[Opening Excerpt to read section]
For the export feature it is implemented in two alternative ways:
For Tcl-like programmers, with most code in Tcl
For Pyhton-like programmers: with most code in Python
Note that only the second approach is bi-directional and will invoke from Python Tcl commands (of the GiD interpreter) importing in Python the tohil module
Ask to GiD its current mesh data with Tcl, and process this data with Tcl code to reach the format expected by the Python meshio function and then call a Python function that create a meshio.Mesh and write it to file with the desired format.
From Tcl call some Python code that ask GiD mesh information calling Tcl commands and process this data with Python to create a meshio.Mesh and write it to file with the desired format.
The implementation of 1. is something like this
meshio.tcl (big code)
proc MeshIo::Init { } {
variable meshio_element_name
...
[Closing Excerpt to read section]
[Opening Dataset entries section]
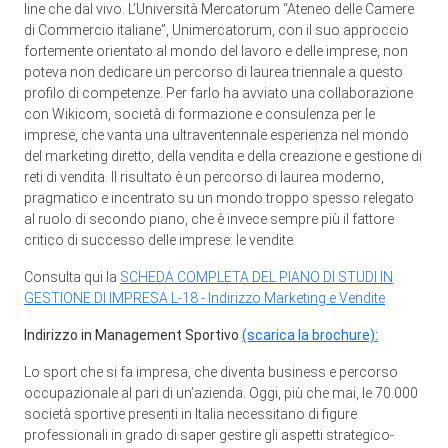
line che dal vivo. L’Università Mercatorum “Ateneo delle Camere
di Commercio italiane”, Unimercatorum, con il suo approccio
fortemente orientato al mondo del lavoro e delle imprese, non
poteva non dedicare un percorso di laurea triennale a questo
profilo di competenze. Per farlo ha avviato una collaborazione
con Wikicom, società di formazione e consulenza per le
imprese, che vanta una ultraventennale esperienza nel mondo
del marketing diretto, della vendita e della creazione e gestione di
reti di vendita. Il risultato è un percorso di laurea moderno,
pragmatico e incentrato su un mondo troppo spesso relegato
al ruolo di secondo piano, che è invece sempre più il fattore
critico di successo delle imprese: le vendite.
Consulta qui la
SCHEDA COMPLETA DEL PIANO DI STUDI IN
GESTIONE DI IMPRESA L-18 - Indirizzo Marketing e Vendite
Indirizzo in Management Sportivo
(scarica la brochure):
Lo sport che si fa impresa, che diventa business e percorso
occupazionale al pari di un’azienda. Oggi, più che mai, le 70.000
società sportive presenti in Italia necessitano di figure
professionali in grado di saper gestire gli aspetti strategico-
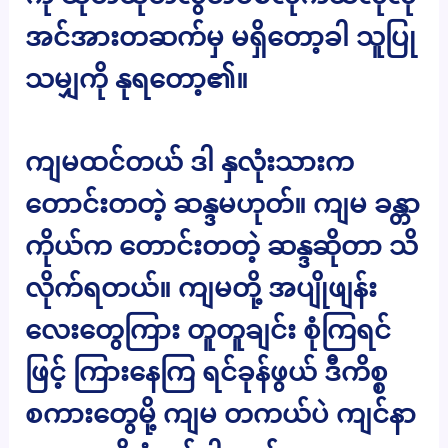
အင်အားတဆက်မှ မရှိတော့ခါ သူပြု
သမျှကို နုရတော့၏။
ကျမထင်တယ် ဒါ နှလုံးသားက
တောင်းတတဲ့ ဆန္ဒမဟုတ်။ ကျမ ခန္တာ
ကိုယ်က တောင်းတတဲ့ ဆန္ဒဆိုတာ သိ
လိုက်ရတယ်။ ကျမတို့ အပျိုဖျန်း
လေးတွေကြား တူတူချင်း စုံကြရင်
ဖြင့် ကြားနေကြ ရင်ခုန်ဖွယ် ဒီကိစ္စ
စကားတွေမို့ ကျမ တကယ်ပဲ ကျင်နာ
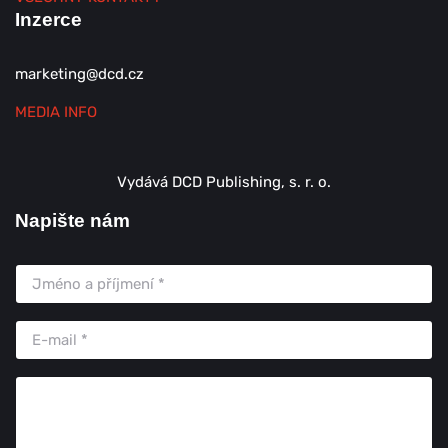
Inzerce
marketing@dcd.cz
MEDIA INFO
Vydává DCD Publishing, s. r. o.
Napište nám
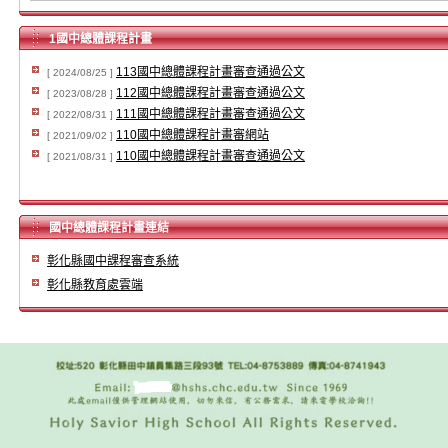
1國中總體課程計畫
113國中總體課程計畫審查通過公文
[ 2024/08/25 ]
112國中總體課程計畫審查通過公文
[ 2023/08/28 ]
111國中總體課程計畫審查通過公文
[ 2022/08/31 ]
110國中總體課程計畫審網站
[ 2021/09/02 ]
110國中總體課程計畫審查通過公文
[ 2021/08/31 ]
國中總體課程計畫連結
彰化縣國中課程審查系統
彰化縣教育處雲端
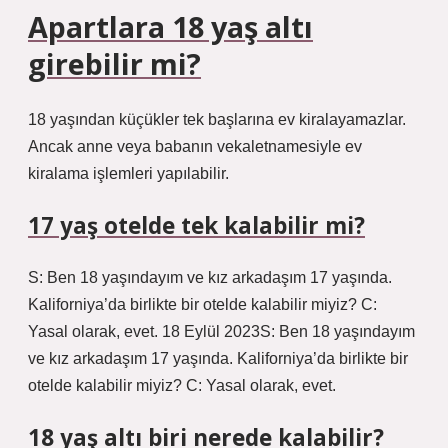
Apartlara 18 yaş altı
girebilir mi?
18 yaşından küçükler tek başlarına ev kiralayamazlar.
Ancak anne veya babanın vekaletnamesiyle ev
kiralama işlemleri yapılabilir.
17 yaş otelde tek kalabilir mi?
S: Ben 18 yaşındayım ve kız arkadaşım 17 yaşında.
Kaliforniya’da birlikte bir otelde kalabilir miyiz? C:
Yasal olarak, evet. 18 Eylül 2023S: Ben 18 yaşındayım
ve kız arkadaşım 17 yaşında. Kaliforniya’da birlikte bir
otelde kalabilir miyiz? C: Yasal olarak, evet.
18 yaş altı biri nerede kalabilir?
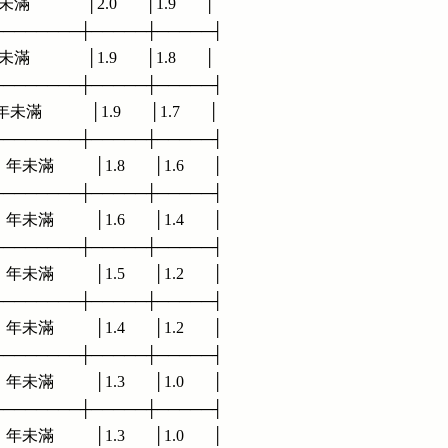
            │2.0       │1.9       │

──────────┼─────┼─────┤

            │1.9       │1.8       │

──────────┼─────┼─────┤

滿            │1.9       │1.7       │

──────────┼─────┼─────┤

年未滿          │1.8       │1.6       │

──────────┼─────┼─────┤

年未滿          │1.6       │1.4       │

──────────┼─────┼─────┤

年未滿          │1.5       │1.2       │

──────────┼─────┼─────┤

年未滿          │1.4       │1.2       │

──────────┼─────┼─────┤

年未滿          │1.3       │1.0       │

──────────┼─────┼─────┤

年未滿          │1.3       │1.0       │
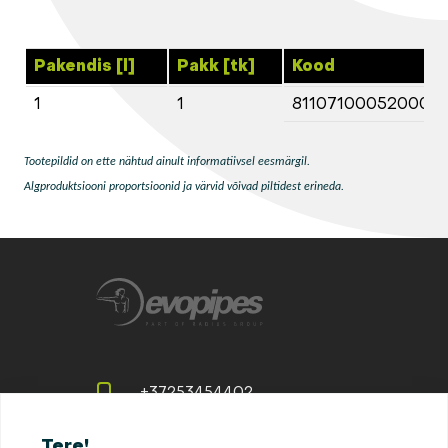
Pakendis [l]
Pakk [tk]
Kood
1
1
811071000520000
Tootepildid on ette nähtud ainult informatiivsel eesmärgil.
Algproduktsiooni proportsioonid ja värvid võivad piltidest erineda.
+37253454402
office@evopipes.ee
Tere!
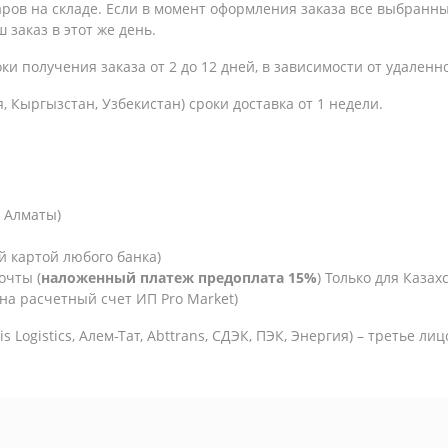
варов на складе. Если в момент оформления заказа все выбранн
 заказ в этот же день.
оки получения заказа
от 2 до 12 дней, в зависимости от удаленн
, Кыргызстан, Узбекистан) сроки доставка от 1 недели.
. Алматы)
й картой любого банка)
очты (
наложенный платеж предоплата 15%
) Только для Казахс
на расчетный счет ИП Pro Market)
is Logistics,
Алем-Тат, Abttrans, СДЭК, ПЭК, Энергия) – третье ли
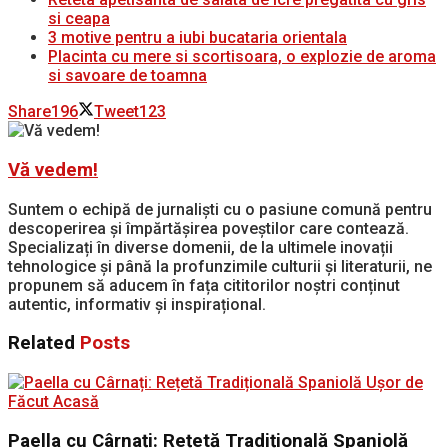
si ceapa
3 motive pentru a iubi bucataria orientala
Placinta cu mere si scortisoara, o explozie de aroma
si savoare de toamna
Share
196
Tweet
123
Vă vedem!
Suntem o echipă de jurnaliști cu o pasiune comună pentru
descoperirea și împărtășirea poveștilor care contează.
Specializați în diverse domenii, de la ultimele inovații
tehnologice și până la profunzimile culturii și literaturii, ne
propunem să aducem în fața cititorilor noștri conținut
autentic, informativ și inspirațional.
Related
Posts
Paella cu Cârnați: Rețetă Tradițională Spaniolă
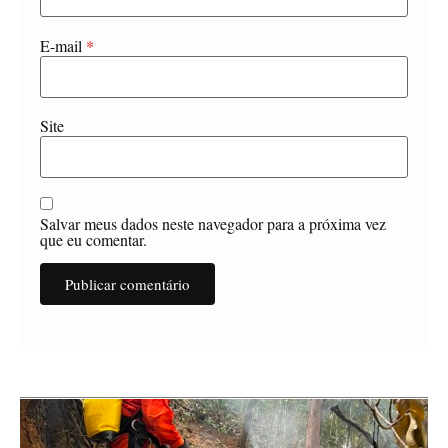
E-mail
*
Site
Salvar meus dados neste navegador para a próxima vez
que eu comentar.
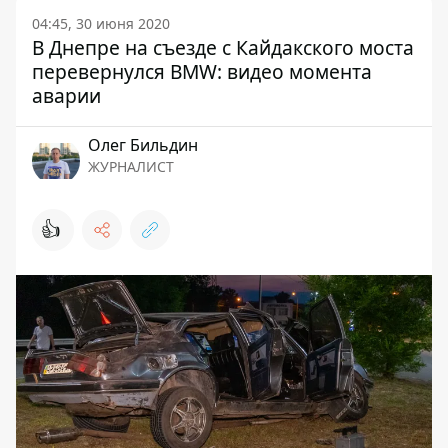
04:45, 30 июня 2020
В Днепре на съезде с Кайдакского моста
перевернулся BMW: видео момента
аварии
Олег Бильдин
ЖУРНАЛИСТ
👍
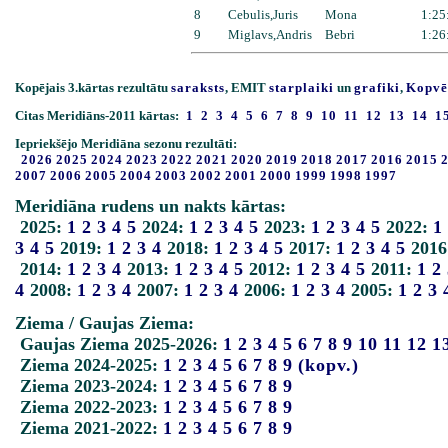
8
Cebulis,Juris
Mona
1:25
9
Miglavs,Andris
Bebri
1:26
Kopējais 3.kārtas rezultātu
saraksts
, EMIT
starplaiki
un
grafiki
,
Kopvē
Citas Meridiāns-2011 kārtas:
1
2
3
4
5
6
7
8
9
10
11
12
13
14
1
Iepriekšējo Meridiāna sezonu rezultāti:
2026
2025
2024
2023
2022
2021
2020
2019
2018
2017
2016
2015
2007
2006
2005
2004
2003
2002
2001
2000
1999
1998
1997
Meridiāna rudens un nakts kārtas:
2025:
1
2
3
4
5
2024:
1
2
3
4
5
2023:
1
2
3
4
5
2022:
1
3
4
5
2019:
1
2
3
4
2018:
1
2
3
4
5
2017:
1
2
3
4
5
2016
2014:
1
2
3
4
2013:
1
2
3
4
5
2012:
1
2
3
4
5
2011:
1
2
4
2008:
1
2
3
4
2007:
1
2
3
4
2006:
1
2
3
4
2005:
1
2
3
Ziema / Gaujas Ziema:
Gaujas Ziema 2025-2026:
1
2
3
4
5
6
7
8
9
10
11
12
1
Ziema 2024-2025:
1
2
3
4
5
6
7
8
9
(kopv.)
Ziema 2023-2024:
1
2
3
4
5
6
7
8
9
Ziema 2022-2023:
1
2
3
4
5
6
7
8
9
Ziema 2021-2022:
1
2
3
4
5
6
7
8
9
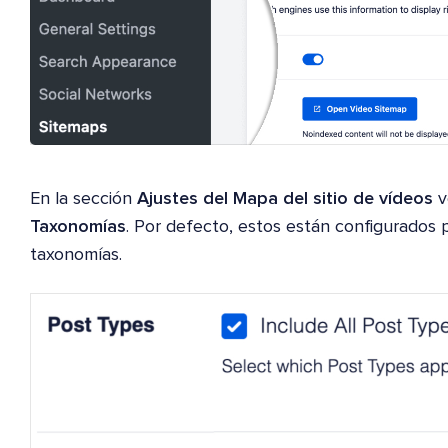
En la sección
Ajustes del Mapa del sitio de vídeos
v
Taxonomías
. Por defecto, estos están configurados p
taxonomías.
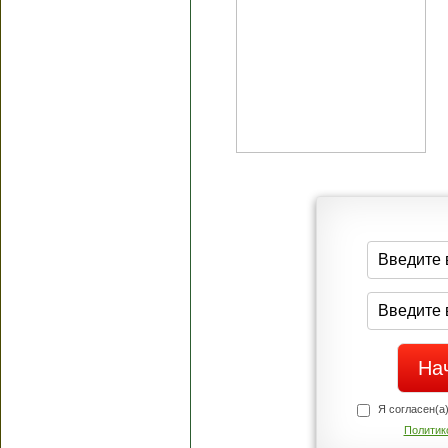
Я согласен(а
Политик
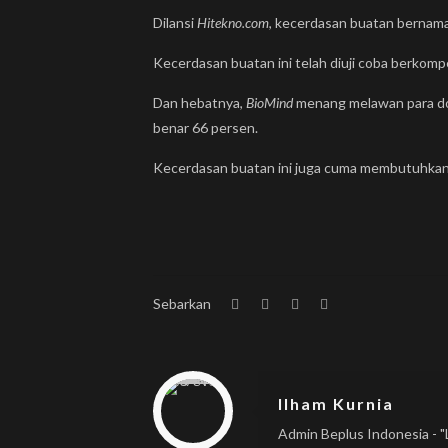
Dilansi
Hitekno.com
, kecerdasan buatan bernam
Kecerdasan buatan ini telah diuji coba berkom
Dan hebatnya,
BioMind
menang melawan para dok
benar 66 persen.
Kecerdasan buatan ini juga cuma membutuhkan
Sebarkan
Warning
: Trying to access array offset on null in
/home/u833233641/domains/beplus.id/public_html/wp-content/themes/betheme/includes/content-single.php
on line
286
Ilham Kurnia
Admin Beplus Indonesia - "L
[Closing Dataset entries section]
▶ _Complete the following_
(A) In the excerpt on the GiD export feature, which of the two approaches is bi-directional?
(B) Does each of these statements agree with the excerpt on the GiD export feature? Answer yes or no for each, and quote the words from the excerpt that decide it.
(i) The second approach imports the tohil module in Python.
(ii) In the first approach, the mesh data is processed with Python code before the meshio function is called.
(iii) Both approaches write a meshio.Mesh to a file in the desired format.
The records can be left aside.

▶ _Responses_
(A) The second approach, for Python-like programmers, with most code in Python.

(B)
(i) Yes: "importing in Python the tohil module"
(ii) No: "process this data with Tcl code to reach the format expected by the Python meshio function"
(iii) Yes: both descriptions end with "create a meshio.Mesh and write it to file with the desired format"